Resource 'Controlpath CPU' has exceeded 30% threshold (actual: X%)

‎07-02-2014 03:47 PM
Question   What are the following logs “ Resource 'Controlpath CPU' has exceeded 30% threshold (actual: X%) mean on controller running 6.2.x code?
Does it mean controller running into High cpu usage?


This article applies to ArubaOS 6.2.x

process monitor log

Aug 21 12:09:40 fpapps[1823]: <399838> <WARN> <CSU-Aruba-3>  Resource 'Datapath CPU 9' has exceeded  30%  threshold (actual:49%).
Aug 21 12:10:42 fpapps[1823]: <399838> <WARN> <CSU-Aruba-3>  Resource 'Datapath CPU 9' has dropped below  30%  threshold (actual:0%).
Aug 21 12:17:53 nanny[1753]: <399838> <WARN> <CSU-Aruba-3>  Resource 'Controlpath CPU' has exceeded  30%  threshold (actual:32%).
Aug 21 12:18:53 nanny[1753]: <399838> <WARN> <CSU-Aruba-3>  Resource 'Controlpath CPU' has dropped below  30%  threshold (actual:11%).
Aug 21 12:22:53 nanny[1753]: <399838> <WARN> <CSU-Aruba-3>  Resource 'Controlpath CPU' has exceeded  30%  threshold (actual:34%).
The log messages were introduced on 6.2.x code stream this is in order to bring visibility into controller thresholds, and the threshold message indicates the high CPU utilization  however having high CPU utilization at times is acceptable during peak hours
Let’s say during Morning, when lot of users come online,  conference rooms  high CPU utilization  is expected .
Only if we are having the CPU utilization high for longer duration of time, we might  need to look at which processes are taking CPU cycles by collecting CPU related outputs,
#show cpuload
#show cpuload current
#show processes sort-by CPU
#show process monitor statistics
#show memory
#show storage


I am seeing the same SNMP message coming from our monitoring:

Is there any way to determine why these messages are received when they just appear intermittently and perhaps during short time spans?

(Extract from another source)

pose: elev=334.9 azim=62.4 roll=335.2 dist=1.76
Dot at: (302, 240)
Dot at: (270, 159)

These alarms appear intermittently and the CPU does not appear to stay over the threshold for longer periods. 

The issue tends to happen during the morning hours and in some cases afternoons.

SNMPTRAP-aruba-WLSX-TRAP-wlsxThresholdExceededAruba: Particular resource under monitoring has gone above the threshold specified - (0) - (Datapath CPU 10) - (30) - (58).; Object=SomeController; IP=xxxxxx; Subobject=0Datapath CPU 103058; Class=BreakFix

It can depend on a lot of factors like which ArubaOs version are you using, which controller is in place and how much load it has, how many users are connected to the network at peak times and so on.

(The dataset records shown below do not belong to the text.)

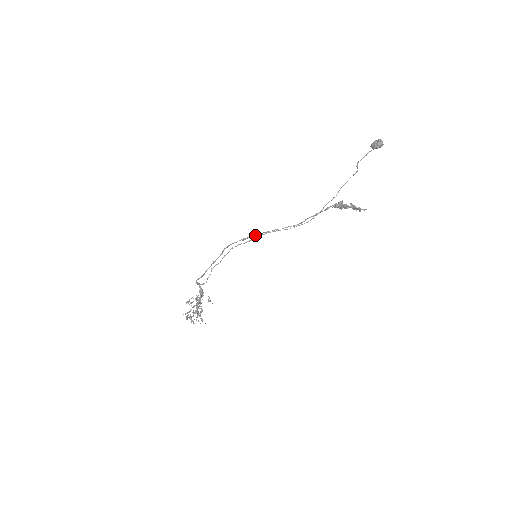
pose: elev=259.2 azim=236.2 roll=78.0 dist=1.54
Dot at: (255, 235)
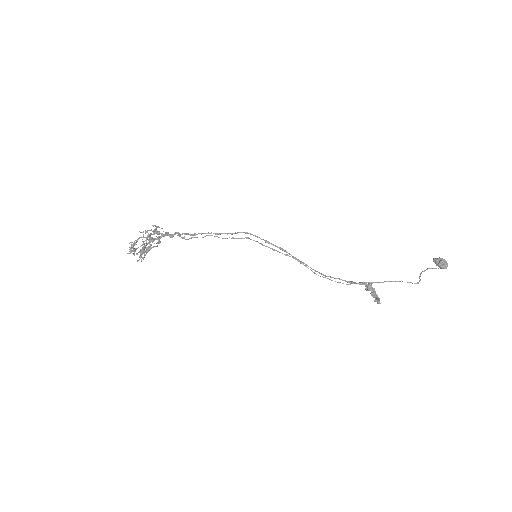
Dot at: (282, 249)
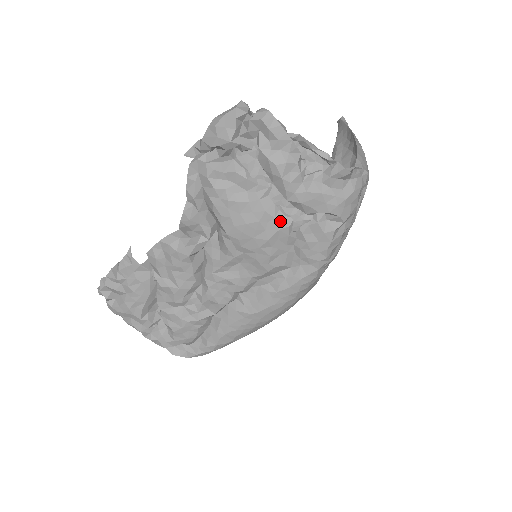
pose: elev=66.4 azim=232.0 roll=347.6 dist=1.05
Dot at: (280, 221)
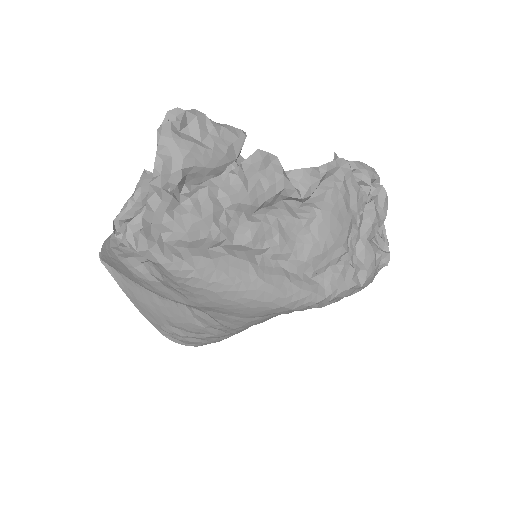
Dot at: (346, 243)
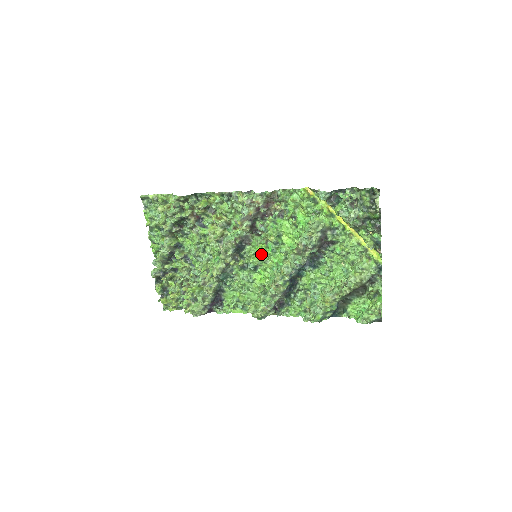
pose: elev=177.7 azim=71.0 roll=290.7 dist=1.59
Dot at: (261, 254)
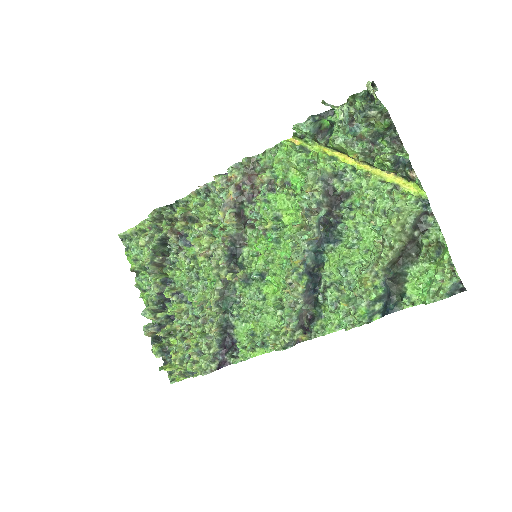
Dot at: (263, 252)
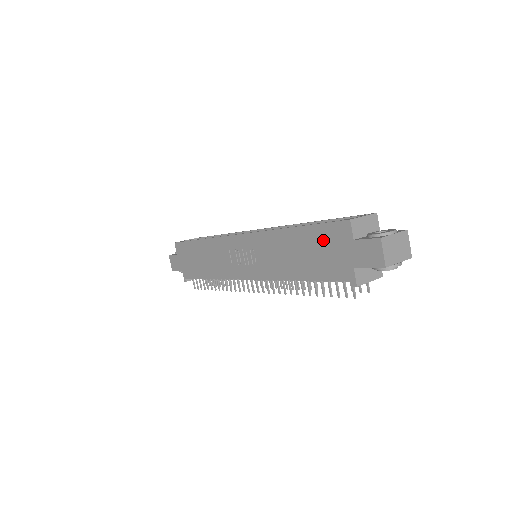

I would recommend opening a TAC case. I have seen in the past such issues are usually due to an OS bug and TAC has better resources/information to give you a better solution.


Thank you for the reply.

I already have checked all the factors you mentioned above and there is no apperant reason as to why we should receive a threshold exeeded message. That being said I actually do believe this could be a bug related issue. The version of this one is: (MODEL: Aruba7210), Version and I am working on opening a TAC to see what the support team has to say about this. But meanwhile I wanted to see if there is anything i can do to speed up the troubleshooting :).

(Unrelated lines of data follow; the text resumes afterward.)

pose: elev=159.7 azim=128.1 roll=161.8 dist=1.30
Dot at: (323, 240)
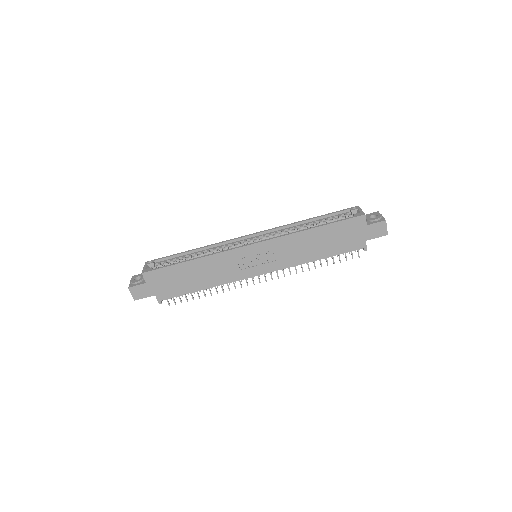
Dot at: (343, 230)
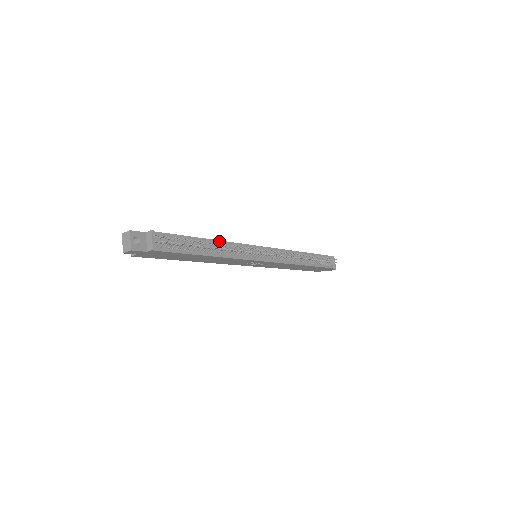
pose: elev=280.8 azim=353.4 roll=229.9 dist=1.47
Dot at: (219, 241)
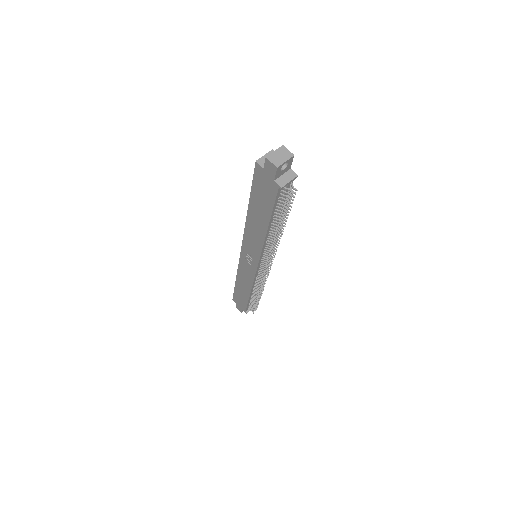
Dot at: occluded
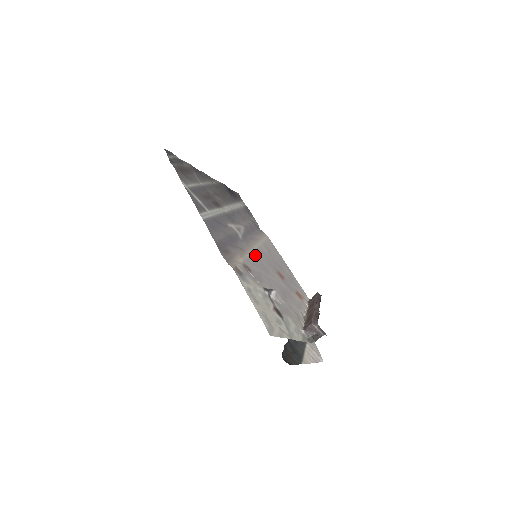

If anything I wonder whty these values are so low (or maybe 30% resp 45% is how it should be configured). Anyway all the controller under our support are configured with the same precentage.  Looking at these values makes me conclude we are way below the threasholds.

--------            ------------
Datapath CPU        30 %
Controlpath CPU     45 %


Threshold Values for Number of APs
Default(%)  Current(%)  Max APs  Avail. CAPS  Avail. RAPS  Current Tot Aps  Current CAPS  Current RAPs  Current VAPs
----------  ----------  -------  -----------  -----------  ---------------  ------------  ------------  ------------
80          80          293      75           293          218              218           0             1386


Threshold Values For No of Users
Default(%)  Current(%)  MAX Users  Current Users
----------  ----------  ---------  -------------
80          80          16384      1001


This could exceed 30 % during high load as you suggested. But it will be intermittent and momentarily and very hard to catch, in a debug.

Datapath Network Processor Utilization
      | Cpu utilization during past  |
  Cpu |  1 Sec     4 Secs    64 Secs |
    8 |      0% |      0% |       0% |
    9 |      3% |      3% |       3% |
   10 |      6% |      7% |       9% |
   11 |      8% |      5% |       6% |
   12 |      6% |      5% |       5% |
   13 |      7% |     11% |      15% | 
   14 |      5% |      5% |       6% |
   15 |      4% |      5% |       7% |

Is this a frequent problem?